+++ DATASET EXCERPTS +++

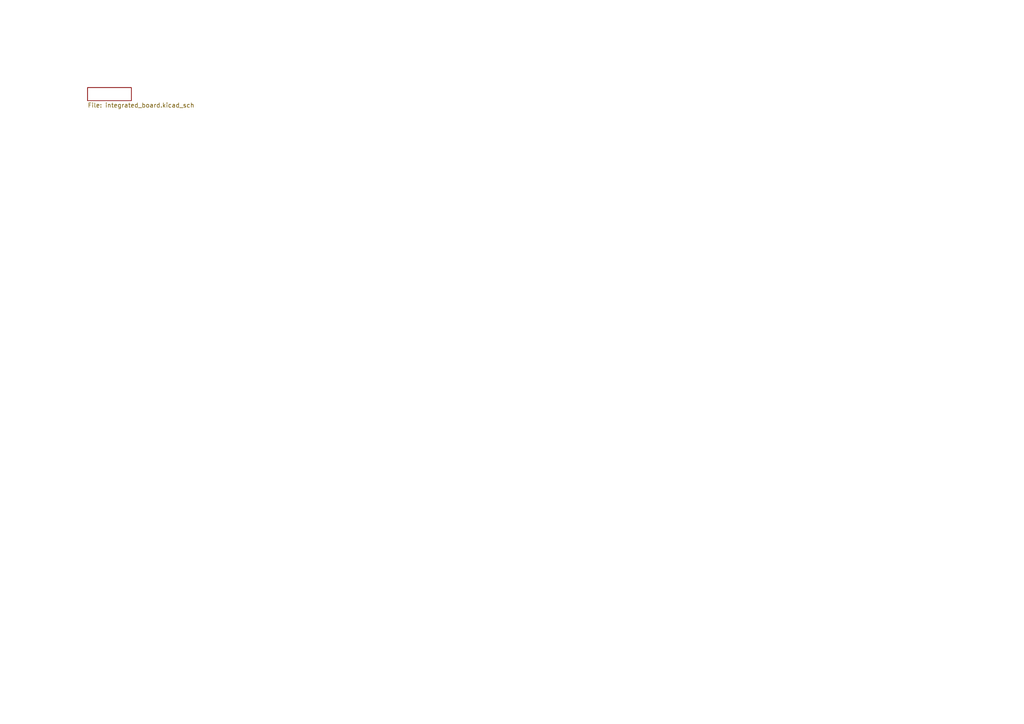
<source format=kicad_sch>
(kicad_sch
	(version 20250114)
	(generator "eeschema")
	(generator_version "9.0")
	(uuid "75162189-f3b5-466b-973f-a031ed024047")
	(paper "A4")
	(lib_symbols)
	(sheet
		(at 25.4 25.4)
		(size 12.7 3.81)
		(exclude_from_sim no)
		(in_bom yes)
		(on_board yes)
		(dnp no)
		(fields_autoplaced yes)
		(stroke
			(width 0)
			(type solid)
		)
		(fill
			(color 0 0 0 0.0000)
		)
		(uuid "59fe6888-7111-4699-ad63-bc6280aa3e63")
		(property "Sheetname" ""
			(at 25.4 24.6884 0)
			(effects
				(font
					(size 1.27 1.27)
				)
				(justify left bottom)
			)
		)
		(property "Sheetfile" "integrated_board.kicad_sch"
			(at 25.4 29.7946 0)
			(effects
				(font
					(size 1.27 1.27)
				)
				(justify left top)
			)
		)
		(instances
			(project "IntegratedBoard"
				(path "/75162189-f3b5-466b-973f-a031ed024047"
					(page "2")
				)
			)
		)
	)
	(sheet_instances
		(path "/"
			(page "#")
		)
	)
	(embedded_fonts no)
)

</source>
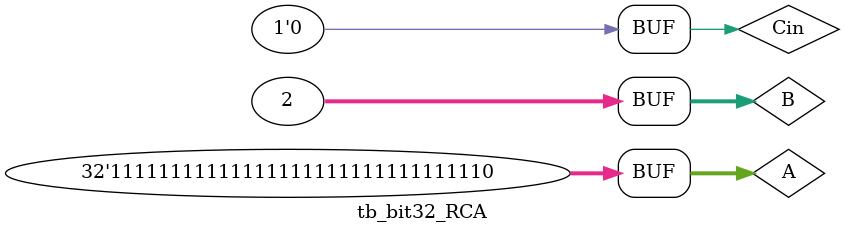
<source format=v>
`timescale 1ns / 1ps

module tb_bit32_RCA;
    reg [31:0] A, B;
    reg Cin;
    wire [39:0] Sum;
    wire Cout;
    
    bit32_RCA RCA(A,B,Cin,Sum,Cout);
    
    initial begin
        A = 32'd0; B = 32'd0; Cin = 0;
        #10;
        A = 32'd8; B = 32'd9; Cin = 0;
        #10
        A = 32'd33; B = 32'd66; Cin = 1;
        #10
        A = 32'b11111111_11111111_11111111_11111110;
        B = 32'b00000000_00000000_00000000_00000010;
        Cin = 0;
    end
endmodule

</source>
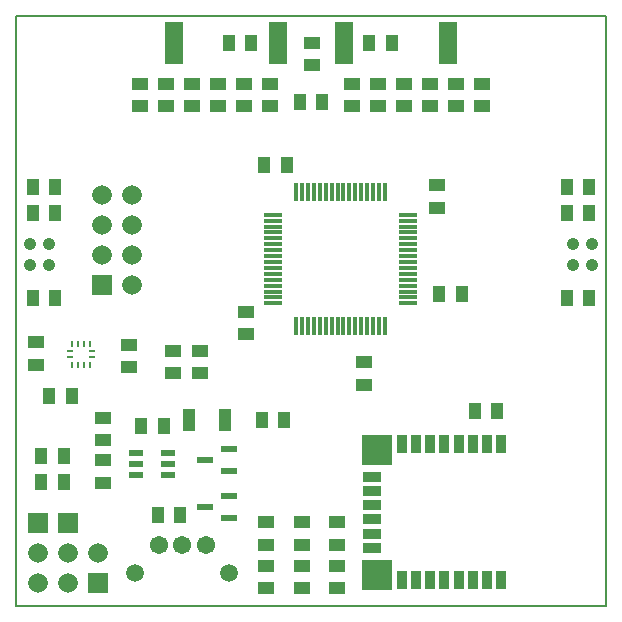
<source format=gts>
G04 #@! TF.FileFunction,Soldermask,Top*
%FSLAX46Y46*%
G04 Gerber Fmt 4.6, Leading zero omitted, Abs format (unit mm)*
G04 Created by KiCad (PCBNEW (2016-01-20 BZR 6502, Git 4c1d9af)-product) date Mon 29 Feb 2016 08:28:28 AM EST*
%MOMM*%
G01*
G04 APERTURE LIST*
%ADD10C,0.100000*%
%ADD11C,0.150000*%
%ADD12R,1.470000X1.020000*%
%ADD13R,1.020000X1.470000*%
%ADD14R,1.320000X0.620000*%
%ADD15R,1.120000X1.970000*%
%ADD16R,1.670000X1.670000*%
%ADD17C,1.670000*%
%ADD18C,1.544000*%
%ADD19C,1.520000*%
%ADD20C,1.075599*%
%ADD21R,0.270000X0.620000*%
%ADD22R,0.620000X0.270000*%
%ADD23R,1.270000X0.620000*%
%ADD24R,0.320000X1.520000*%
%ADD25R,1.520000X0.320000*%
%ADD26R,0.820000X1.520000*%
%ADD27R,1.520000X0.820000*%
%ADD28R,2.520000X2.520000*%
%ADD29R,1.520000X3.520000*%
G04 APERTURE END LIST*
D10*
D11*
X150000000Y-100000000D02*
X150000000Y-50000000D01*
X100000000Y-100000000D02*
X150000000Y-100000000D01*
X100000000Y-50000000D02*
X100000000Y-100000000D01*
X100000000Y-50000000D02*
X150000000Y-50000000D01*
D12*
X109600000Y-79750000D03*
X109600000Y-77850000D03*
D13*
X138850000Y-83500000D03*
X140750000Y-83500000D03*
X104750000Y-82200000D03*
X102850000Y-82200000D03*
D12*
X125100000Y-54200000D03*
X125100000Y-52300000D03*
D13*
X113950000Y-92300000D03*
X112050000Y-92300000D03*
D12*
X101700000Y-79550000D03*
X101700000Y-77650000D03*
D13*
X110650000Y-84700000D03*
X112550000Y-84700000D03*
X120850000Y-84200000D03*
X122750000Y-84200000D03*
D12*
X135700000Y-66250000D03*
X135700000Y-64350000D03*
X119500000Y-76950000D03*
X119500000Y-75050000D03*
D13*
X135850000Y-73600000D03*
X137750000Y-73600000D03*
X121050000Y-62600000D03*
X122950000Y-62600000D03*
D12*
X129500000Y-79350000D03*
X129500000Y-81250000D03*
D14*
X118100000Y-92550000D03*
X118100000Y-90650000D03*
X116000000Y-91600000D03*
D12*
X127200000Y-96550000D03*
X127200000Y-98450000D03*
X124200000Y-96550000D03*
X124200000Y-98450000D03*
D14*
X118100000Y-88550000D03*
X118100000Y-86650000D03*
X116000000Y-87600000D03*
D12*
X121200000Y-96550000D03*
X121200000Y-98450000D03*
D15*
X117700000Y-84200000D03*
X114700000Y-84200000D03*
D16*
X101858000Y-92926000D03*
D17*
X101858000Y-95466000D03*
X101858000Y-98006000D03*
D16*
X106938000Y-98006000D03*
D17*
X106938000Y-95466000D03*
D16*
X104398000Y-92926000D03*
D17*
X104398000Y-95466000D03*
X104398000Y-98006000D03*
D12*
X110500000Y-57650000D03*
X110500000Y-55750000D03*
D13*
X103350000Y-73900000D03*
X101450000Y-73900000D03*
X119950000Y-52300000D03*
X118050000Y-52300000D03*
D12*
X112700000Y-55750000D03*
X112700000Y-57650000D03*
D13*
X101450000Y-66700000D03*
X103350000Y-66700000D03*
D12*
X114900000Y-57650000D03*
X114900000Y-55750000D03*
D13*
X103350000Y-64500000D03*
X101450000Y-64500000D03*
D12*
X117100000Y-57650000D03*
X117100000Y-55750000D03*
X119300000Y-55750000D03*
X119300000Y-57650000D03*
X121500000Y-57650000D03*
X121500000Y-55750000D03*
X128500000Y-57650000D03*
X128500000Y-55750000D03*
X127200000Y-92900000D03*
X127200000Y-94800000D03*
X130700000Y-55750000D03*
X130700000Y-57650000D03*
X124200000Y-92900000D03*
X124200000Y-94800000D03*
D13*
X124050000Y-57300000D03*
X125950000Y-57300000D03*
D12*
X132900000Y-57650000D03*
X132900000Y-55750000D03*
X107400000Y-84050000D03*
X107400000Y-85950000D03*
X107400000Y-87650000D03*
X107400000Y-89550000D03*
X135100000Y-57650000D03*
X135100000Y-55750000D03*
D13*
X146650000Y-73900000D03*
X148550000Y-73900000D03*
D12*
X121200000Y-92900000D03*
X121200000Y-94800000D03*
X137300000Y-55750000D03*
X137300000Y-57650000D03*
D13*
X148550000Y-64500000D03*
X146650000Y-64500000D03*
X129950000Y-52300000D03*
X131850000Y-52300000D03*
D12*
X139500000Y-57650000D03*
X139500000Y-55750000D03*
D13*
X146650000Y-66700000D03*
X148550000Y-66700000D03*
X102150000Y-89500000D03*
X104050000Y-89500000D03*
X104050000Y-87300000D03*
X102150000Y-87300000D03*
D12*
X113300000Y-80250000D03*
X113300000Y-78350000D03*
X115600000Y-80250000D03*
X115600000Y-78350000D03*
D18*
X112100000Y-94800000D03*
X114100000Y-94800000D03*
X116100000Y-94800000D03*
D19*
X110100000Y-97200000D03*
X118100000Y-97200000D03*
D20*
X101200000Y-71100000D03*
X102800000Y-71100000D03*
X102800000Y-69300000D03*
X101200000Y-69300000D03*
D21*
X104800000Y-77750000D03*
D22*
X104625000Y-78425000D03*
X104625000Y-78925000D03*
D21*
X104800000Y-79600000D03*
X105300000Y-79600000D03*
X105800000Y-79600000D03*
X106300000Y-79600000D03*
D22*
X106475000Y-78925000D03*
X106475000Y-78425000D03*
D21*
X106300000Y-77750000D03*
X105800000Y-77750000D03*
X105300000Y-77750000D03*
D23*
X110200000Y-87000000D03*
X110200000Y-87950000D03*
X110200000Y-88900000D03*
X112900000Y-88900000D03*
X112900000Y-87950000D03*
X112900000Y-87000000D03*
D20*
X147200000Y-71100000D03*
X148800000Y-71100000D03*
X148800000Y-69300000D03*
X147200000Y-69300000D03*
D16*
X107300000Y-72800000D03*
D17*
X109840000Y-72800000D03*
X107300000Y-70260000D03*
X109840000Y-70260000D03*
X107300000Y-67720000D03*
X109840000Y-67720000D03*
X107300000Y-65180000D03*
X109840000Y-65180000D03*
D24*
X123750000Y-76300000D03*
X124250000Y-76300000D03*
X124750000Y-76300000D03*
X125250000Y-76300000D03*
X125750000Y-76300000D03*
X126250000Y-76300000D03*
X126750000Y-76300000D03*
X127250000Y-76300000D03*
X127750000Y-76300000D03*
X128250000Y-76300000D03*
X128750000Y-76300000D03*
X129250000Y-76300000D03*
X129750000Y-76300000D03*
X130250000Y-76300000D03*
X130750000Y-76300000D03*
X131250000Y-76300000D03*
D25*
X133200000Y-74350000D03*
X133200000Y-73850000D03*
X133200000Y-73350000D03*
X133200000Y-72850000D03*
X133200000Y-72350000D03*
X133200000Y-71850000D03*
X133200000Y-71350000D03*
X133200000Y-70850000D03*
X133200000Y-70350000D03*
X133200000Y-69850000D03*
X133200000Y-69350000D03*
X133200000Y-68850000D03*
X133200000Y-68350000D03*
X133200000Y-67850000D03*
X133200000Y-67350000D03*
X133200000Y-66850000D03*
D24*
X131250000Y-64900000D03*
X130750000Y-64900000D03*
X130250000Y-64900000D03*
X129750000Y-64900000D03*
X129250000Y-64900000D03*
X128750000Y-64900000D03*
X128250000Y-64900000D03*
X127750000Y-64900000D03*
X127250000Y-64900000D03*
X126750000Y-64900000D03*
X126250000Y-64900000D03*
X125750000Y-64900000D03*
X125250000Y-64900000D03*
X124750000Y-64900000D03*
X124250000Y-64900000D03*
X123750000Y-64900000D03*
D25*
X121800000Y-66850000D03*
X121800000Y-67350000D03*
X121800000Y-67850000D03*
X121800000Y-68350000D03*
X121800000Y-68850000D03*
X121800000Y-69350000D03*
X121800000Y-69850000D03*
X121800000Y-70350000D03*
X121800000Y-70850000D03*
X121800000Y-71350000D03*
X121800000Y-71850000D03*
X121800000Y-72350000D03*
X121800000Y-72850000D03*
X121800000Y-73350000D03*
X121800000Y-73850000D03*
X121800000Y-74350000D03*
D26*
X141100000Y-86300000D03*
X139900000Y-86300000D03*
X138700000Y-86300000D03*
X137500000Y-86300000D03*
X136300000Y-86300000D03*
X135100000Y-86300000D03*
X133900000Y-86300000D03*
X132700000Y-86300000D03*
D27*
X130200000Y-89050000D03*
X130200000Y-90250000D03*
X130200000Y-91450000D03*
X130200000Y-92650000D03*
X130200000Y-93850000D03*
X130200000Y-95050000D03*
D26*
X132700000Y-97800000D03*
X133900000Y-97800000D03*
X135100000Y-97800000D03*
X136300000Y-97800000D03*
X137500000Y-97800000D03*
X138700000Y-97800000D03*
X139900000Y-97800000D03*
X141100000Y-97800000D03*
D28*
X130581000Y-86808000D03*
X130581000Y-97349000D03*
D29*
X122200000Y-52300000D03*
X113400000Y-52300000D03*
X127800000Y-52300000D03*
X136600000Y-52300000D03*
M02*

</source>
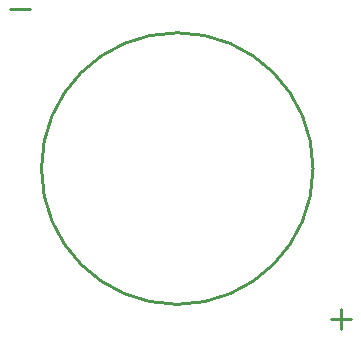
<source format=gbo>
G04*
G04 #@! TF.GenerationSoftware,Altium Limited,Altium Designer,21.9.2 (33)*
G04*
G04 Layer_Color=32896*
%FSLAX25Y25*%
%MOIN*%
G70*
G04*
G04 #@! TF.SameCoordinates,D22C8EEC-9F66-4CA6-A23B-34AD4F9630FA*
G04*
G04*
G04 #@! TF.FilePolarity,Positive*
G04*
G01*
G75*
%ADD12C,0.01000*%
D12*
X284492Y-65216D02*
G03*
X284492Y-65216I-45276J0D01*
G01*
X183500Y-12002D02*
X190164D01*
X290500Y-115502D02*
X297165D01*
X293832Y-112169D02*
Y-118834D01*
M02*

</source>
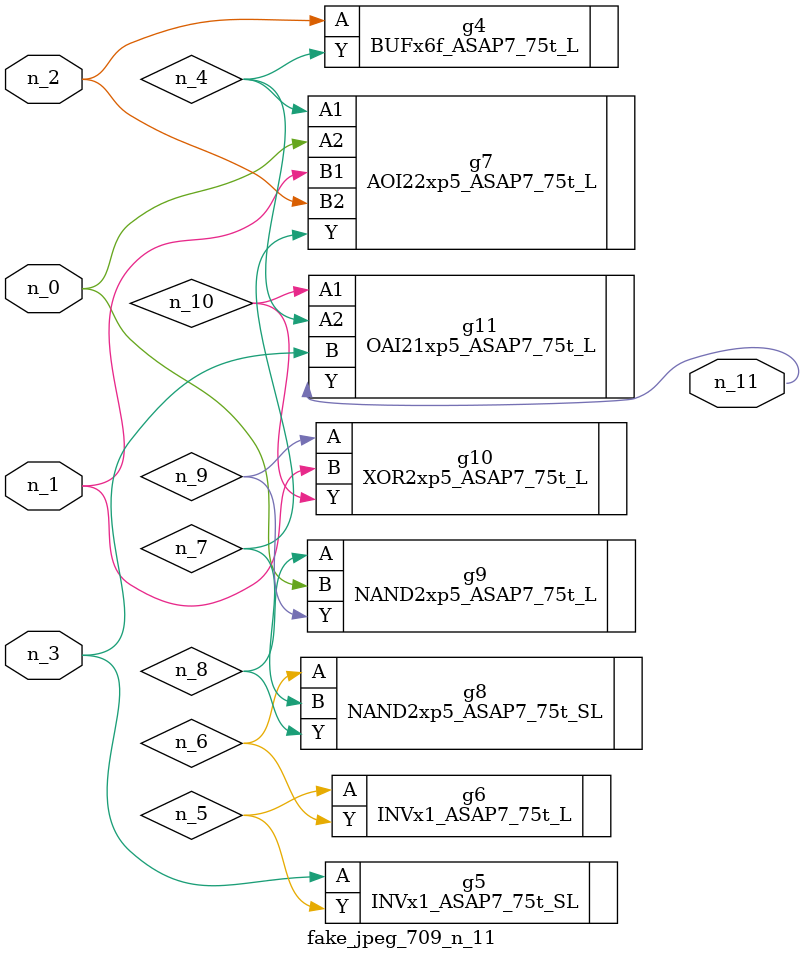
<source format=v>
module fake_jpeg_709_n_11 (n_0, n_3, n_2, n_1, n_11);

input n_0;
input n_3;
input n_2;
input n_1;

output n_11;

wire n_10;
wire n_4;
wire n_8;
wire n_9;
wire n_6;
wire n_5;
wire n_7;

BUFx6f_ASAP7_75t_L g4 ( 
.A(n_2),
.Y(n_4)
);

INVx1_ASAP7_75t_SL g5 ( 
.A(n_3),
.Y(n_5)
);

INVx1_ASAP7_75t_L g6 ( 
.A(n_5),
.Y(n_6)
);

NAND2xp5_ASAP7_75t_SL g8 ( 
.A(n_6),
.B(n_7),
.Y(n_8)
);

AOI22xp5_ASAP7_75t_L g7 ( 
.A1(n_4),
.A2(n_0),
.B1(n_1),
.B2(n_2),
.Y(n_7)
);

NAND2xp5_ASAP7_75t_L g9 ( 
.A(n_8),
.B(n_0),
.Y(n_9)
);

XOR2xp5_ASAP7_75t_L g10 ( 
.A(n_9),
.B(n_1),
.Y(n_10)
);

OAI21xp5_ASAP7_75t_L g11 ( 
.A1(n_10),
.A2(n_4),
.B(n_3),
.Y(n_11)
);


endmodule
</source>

+++

_EXERCISE DETAILS_:
From the entries, work out how many lines include the word "LIST", answering with the number only.

_SOLUTION TO THE PROBLEM_:
2